===== Records

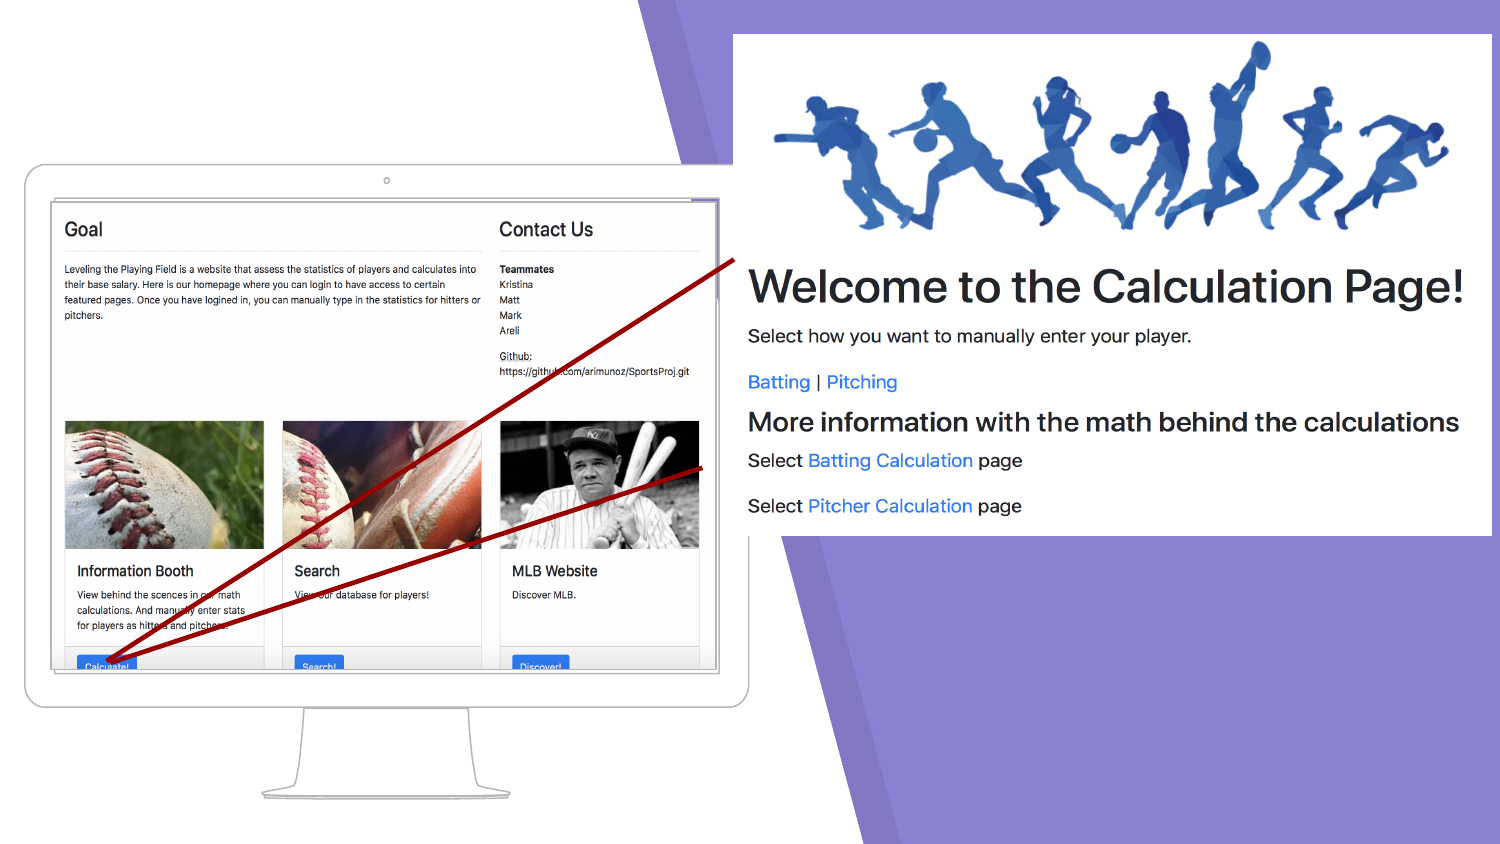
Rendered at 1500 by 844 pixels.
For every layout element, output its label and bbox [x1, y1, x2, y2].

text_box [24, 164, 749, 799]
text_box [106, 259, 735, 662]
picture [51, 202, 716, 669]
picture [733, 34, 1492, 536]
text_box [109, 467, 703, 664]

==========
===== Records

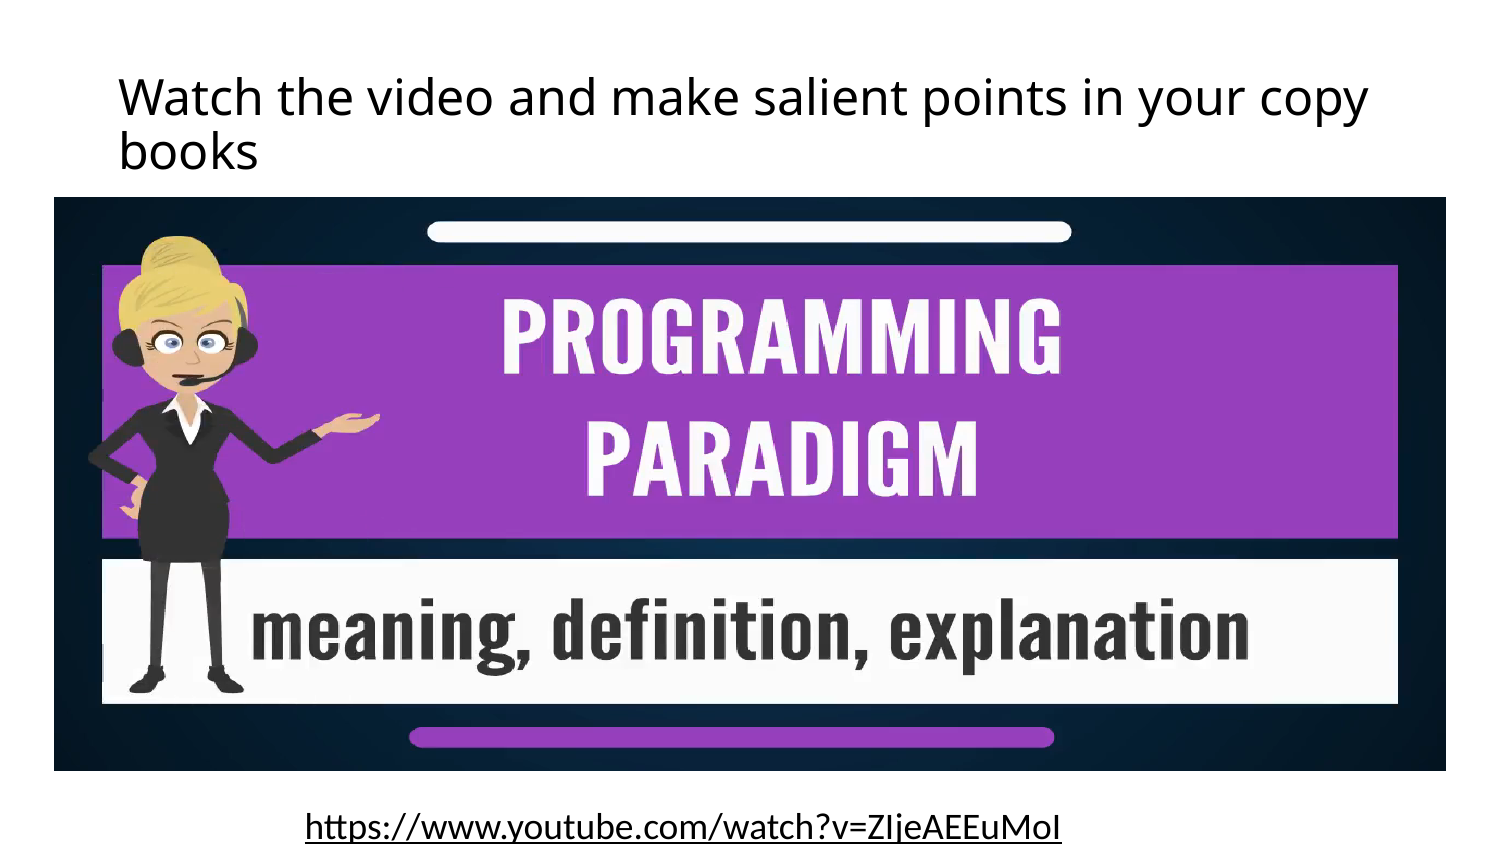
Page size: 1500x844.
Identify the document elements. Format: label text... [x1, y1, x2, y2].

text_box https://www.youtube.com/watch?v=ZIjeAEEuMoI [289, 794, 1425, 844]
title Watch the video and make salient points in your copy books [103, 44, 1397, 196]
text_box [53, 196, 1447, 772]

==========
===== Records

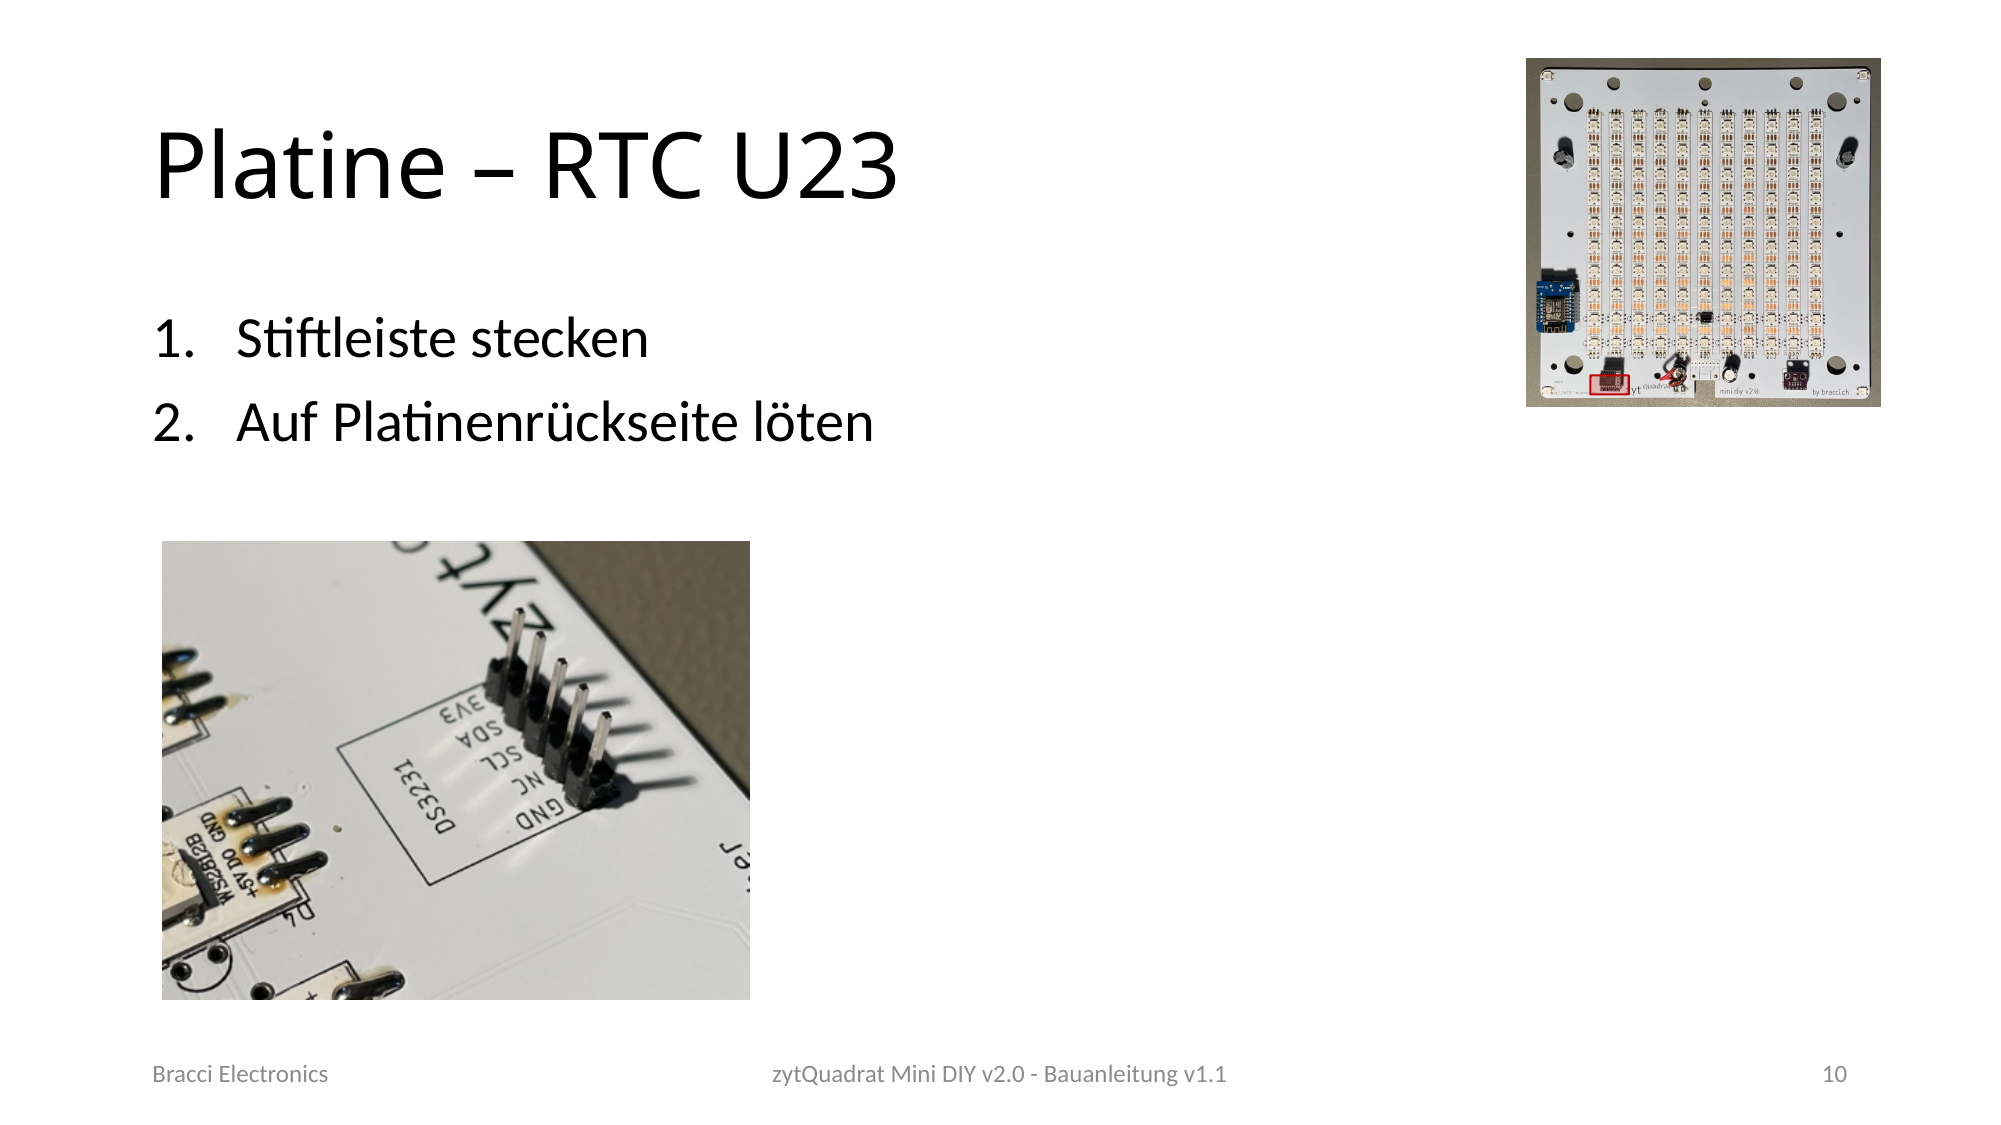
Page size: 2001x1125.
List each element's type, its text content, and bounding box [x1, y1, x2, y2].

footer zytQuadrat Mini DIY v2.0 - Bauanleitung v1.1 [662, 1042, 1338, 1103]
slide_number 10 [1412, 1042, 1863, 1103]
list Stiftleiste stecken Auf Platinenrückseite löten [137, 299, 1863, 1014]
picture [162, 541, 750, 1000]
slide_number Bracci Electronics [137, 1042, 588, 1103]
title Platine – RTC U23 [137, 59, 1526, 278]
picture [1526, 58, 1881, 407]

==========

*Work required*.
Only one thing belongs in the answer: the number of lines of the data that contain the string "Page".

*Reply to the task*.
2